Tuesday, April 19, 2011

"India Vs Bharat" - Development Vs Change

I have a policy on this blog. I see no reason to "duplicate content", as it were, if I spot a well written article arguing my position on a public issue already out in the public sphere, especially if it is easily found in mass media.

In this spirit, I present to you a five year old article that remains relevant and deserves a wider readership:

India Vs Bharat: Ashish Tripathi, The South Asian. February 2006.

Ashish Tripathi wrote about his experiences while volunteering in rural Uttar Pradesh, asking why the growing economic development in India is so different from the grim realities of Bharat.


In our country we spend lots of money on movies, friends and parties.

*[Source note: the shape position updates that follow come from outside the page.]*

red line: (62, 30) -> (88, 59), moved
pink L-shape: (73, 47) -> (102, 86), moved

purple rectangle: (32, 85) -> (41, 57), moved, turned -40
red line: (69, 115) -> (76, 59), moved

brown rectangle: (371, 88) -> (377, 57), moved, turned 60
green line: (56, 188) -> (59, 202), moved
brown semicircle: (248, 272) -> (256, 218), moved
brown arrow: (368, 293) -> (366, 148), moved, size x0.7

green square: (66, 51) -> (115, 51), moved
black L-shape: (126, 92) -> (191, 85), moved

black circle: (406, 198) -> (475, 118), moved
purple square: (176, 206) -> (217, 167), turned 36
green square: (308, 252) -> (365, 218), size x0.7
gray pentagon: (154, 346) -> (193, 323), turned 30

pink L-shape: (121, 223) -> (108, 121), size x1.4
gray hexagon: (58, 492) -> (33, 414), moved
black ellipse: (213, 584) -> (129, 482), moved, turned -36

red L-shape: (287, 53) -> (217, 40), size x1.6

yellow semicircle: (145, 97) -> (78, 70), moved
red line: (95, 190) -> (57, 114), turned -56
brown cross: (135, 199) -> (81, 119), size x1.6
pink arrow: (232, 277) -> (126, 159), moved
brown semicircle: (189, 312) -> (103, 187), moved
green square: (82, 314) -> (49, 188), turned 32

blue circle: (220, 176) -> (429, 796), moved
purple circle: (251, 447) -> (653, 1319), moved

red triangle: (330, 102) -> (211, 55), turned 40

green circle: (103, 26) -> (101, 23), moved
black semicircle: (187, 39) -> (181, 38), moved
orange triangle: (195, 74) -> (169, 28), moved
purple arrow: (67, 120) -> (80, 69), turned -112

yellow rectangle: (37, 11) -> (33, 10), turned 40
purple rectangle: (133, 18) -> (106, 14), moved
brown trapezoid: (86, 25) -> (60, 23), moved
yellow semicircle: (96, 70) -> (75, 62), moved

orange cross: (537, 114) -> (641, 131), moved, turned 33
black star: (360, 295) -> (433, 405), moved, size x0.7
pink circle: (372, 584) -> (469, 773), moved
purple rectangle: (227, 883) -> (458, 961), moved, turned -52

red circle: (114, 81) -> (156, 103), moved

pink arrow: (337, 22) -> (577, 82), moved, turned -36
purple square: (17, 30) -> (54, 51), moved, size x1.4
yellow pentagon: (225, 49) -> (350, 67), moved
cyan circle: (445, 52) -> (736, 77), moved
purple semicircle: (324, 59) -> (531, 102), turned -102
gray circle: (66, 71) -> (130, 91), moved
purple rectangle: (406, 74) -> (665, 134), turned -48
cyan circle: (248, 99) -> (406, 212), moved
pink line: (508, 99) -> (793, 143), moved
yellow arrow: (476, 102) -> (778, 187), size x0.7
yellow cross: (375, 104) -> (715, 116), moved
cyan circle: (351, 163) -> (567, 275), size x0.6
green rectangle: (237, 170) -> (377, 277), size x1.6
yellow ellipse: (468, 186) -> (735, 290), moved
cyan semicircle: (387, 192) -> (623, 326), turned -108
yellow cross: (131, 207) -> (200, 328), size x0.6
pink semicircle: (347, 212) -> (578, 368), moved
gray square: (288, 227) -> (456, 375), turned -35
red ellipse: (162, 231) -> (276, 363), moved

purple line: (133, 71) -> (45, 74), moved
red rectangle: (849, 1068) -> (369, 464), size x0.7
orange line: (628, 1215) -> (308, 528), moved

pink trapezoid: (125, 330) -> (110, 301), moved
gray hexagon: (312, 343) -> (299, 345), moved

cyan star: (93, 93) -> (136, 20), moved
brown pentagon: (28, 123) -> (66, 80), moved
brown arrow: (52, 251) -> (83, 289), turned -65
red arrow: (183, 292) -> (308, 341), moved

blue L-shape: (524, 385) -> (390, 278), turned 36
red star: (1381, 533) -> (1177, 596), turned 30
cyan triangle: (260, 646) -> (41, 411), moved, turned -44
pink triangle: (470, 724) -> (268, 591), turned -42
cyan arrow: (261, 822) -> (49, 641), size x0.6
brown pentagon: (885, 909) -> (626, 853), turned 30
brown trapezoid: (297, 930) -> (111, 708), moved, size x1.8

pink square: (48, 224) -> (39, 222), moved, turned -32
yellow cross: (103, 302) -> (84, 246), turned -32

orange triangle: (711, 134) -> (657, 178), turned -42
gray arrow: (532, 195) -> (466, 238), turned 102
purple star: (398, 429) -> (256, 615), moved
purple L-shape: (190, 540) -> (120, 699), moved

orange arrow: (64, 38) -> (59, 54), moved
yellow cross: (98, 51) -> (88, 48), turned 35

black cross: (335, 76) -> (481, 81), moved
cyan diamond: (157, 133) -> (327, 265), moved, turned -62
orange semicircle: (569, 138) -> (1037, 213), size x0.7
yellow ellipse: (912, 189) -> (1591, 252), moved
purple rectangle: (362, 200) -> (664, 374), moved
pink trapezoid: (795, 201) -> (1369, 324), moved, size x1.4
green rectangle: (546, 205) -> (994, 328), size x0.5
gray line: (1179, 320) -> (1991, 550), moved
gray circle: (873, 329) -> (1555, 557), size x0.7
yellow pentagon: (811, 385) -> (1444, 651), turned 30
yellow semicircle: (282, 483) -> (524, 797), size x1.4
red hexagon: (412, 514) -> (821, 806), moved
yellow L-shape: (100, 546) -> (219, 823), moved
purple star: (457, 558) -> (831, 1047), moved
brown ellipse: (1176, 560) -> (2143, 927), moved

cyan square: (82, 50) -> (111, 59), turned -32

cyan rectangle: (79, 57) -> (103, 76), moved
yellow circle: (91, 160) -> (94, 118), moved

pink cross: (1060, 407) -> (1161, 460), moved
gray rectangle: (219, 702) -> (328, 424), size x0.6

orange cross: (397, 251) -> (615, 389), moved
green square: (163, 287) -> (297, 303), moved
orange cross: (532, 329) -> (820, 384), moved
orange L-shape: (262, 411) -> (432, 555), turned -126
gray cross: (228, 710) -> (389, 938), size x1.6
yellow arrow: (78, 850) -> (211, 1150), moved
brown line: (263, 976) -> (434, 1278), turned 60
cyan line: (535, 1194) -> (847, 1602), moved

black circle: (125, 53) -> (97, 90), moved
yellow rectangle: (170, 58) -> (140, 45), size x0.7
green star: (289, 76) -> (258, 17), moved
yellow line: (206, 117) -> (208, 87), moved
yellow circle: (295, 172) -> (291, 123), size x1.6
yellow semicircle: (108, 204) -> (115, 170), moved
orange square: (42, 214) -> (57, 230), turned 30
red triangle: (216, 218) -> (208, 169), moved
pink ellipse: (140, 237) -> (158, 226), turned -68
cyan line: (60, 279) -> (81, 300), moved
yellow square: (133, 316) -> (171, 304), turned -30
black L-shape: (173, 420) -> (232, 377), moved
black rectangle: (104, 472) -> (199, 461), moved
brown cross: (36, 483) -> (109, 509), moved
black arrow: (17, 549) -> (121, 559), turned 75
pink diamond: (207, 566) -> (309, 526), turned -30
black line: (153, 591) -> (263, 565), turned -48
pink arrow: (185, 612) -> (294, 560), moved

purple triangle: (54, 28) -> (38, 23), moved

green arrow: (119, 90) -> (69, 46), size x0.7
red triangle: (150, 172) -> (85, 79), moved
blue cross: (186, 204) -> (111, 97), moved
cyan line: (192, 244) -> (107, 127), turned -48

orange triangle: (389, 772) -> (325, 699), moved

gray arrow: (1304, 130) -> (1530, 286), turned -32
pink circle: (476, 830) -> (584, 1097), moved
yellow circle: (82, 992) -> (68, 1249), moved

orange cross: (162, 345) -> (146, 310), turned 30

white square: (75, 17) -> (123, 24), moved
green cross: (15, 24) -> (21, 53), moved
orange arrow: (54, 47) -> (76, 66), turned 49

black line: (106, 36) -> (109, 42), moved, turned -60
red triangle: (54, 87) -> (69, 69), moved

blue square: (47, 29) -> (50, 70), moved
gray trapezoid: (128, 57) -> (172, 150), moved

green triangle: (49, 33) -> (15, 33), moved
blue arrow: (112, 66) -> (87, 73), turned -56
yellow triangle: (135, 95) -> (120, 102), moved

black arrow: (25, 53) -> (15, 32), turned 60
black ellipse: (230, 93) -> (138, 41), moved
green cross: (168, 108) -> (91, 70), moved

Most of us own mobiles and bikes. We live in a country where there are big buildings and parks that add to the beauty of city, especially at night when there are a lot of bulbs glowing on different coloured lights. I name this country as INDIA.

The other part of the country is dark and gloomy. This part of the country resides in villages. they lack all kind of basic amenities of life ranging from electricity to food to education to health facilities to safe drinking water. This is a country where people are so poor that they are suffering from Hunger and malnutrition. It is this part where people die of hunger and farmers commit suicide to relieve themselves of the debt burden. I name this country as BHARAT.

Has the economic boom in India affected the lives of poor of Bharat in any manner? Has the Per capita income of Bharat improved? The Policies of Govt., for Bharat are made In India in Five Star hotels and in Airconditioned rooms.

Can all of us be proud of a country where the farmers are committing suicide and people are dying of hunger and starvation.

Let us make an effort to improve the condition of our brothers and sisters living in the other part of the country. Let us do whatever we can for the rural India or the Bharat.

Working in rural areas is not easy. It is like a kurukshetra. To come here and participate in societal transformation is a spiritual challenge. Each of us living in this country can make a commitment in our lifetime to bring about positive changes in those who are suffering in villages.

Let's come together and take a pledge to make our country a better place to live where all of us can say "yes this is my country and I am proud of it".

Full article: India Vs Bharat: Ashish Tripathi, The South Asian. February 2006.

Ashish Tripathi, a PGDRM second semester student in IIRM Jaipur wrote this note. He can be contacted at ashish_life24ATyahooDOTcoDOTin 


Mitasha said...

Hi, I am in the cloud 9...:)...seriously happy to see someone came and read something and bothered made a comment inside my blogpage rather just voting me in Bloggers with a comment at bloggers wall "I voted for you please vote for me"...haha i know this comes under a term called "bitching" but its a stinking fact too. And also thanks because I got chance to find a nice blog which represents someone's personal point of view about things around and not about cricket...:)

but i have a opinion about these write up, may be a bit different...i am really not very sure if rural India need our "help", what we do living there, educate them?? are we educated enough to educate them?? for a long time these rural sectors were self sustainable...possibly that best starting point is self help for us "urban people", to get read of our endless greed which is destroying us though we are sitting on the huge but sallow number of Growth rate, but even the economists like Amartya Sen questioned this growth rate as the indicator for development...I dont knowbut I wonder if we can ever be a developed country with this unequal distribution ( hey I am not socialist, but I believe in limits of capitalism) wealth!!!

Pundit Commentator said...

Hi Mitasha. Welcome!

I appreciate your take on the issue very much. I agree with you that certain sections of urban India are getting carried away with material prosperity and it would be instructive to sensitize them and their kids who are currently growing up in the lap of luxury. I believe the best way to sensitize them would be a volunteering stint with a good rural ngo. There's really no substitute for direct personal field experience.

Not everybody will discover a capacity to actually do helpful productive work in rural areas - it's not for everyone, as Ashish Tripathi points out. But it's very important to get that exposure and instill those values in the next generation as Rolls Royce opens its nth shop. After you've done a one year or one summer,even stint, it will change how you work and look at things for the rest of your life.

By the way, I am also happy that you chose to comment back directly on the blog. I feel that is the best place for fellow bloggers to interact and support each other's blogs. I'm glad you're enjoying the feel of this blog.

Thank you so much for also telling me your honest opinion on this article. I can't tell you how pleased I am that somebody took notice of this particular one.